VK: Customer expectations are articulated by offerings in the market. Price sensitivity is a result of the value offered on the table. If advanced features of good quality are made available at reasonable price, customers welcome it. With the penetration of mobile phones, customers are tech savvy and expect similar features of performance and comfort in the cars they drive. In addition, cars are an expression of lifestyle for aspiring customers and, hence, expectations from a car are well past that of a vehicle taking them point A to point B. Regarding foreign customers, it depends on which geography one is referring to as each country is at a different point of evolution in terms of needs and regulations. However, certain common themes across geographies are to do with product performance, lower emission and comfort features representing lifestyle.

RB: Many European customers are similar to Indian customers. There is a focus on quality, advanced features, and price sensitivity. In some markets in Europe, I would say the only shift has been from one of local brand loyalty to an acceptance that an international brand could provide as good a product and service as a local one.

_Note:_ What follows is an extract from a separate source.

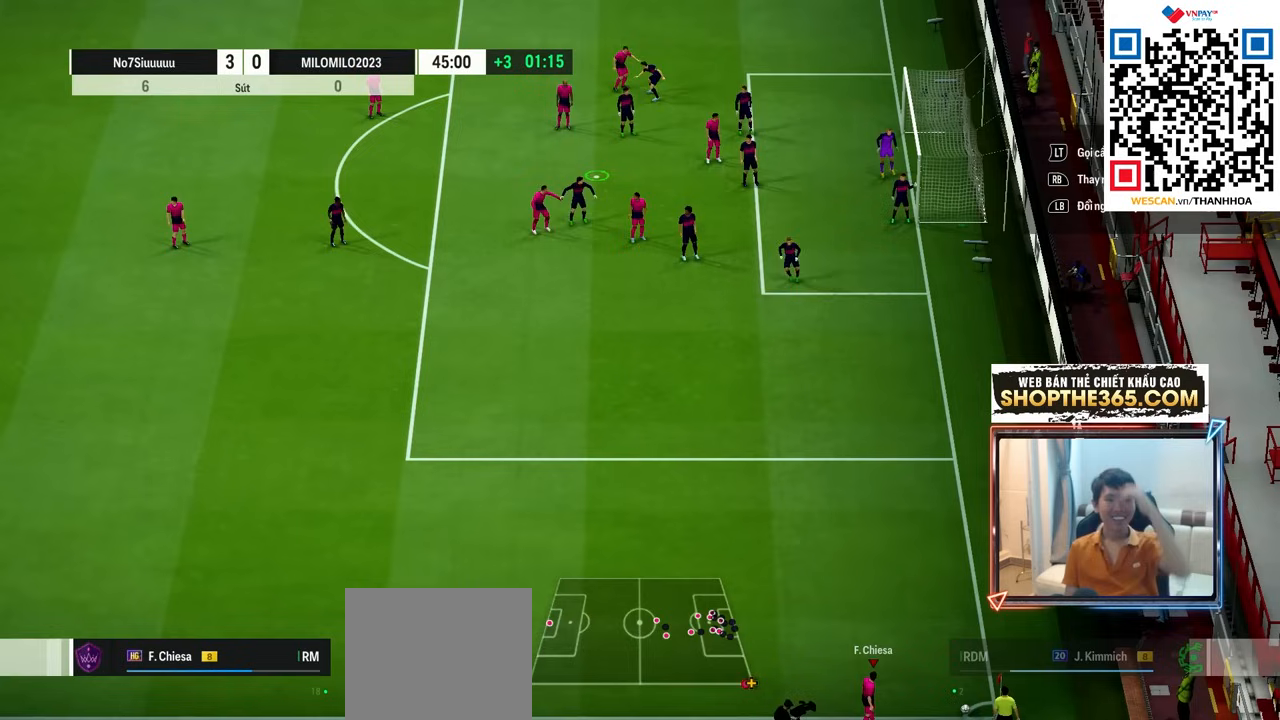
{"buttons": [], "left_stick": "center", "right_stick": "center", "events": []}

7. Product innovation is one of the key reasons for your success. A lot of your product development happens in-house. Do you see India as a manufacturing hub for high quality, technologically advanced automotive exports? Or do regions like the US and Europe still have the edge?

VK: India has a unique advantage in terms of its young and aspiring talent pool. This gives a good platform for Indian manufacturers to choose their field of play. Depending on the maturity of product under consideration, one can excel in good quality manufacturing or frugal innovation to reduce product development costs for high technology products. Today, I would hesitate to generalize and say that the US or Europe has an edge.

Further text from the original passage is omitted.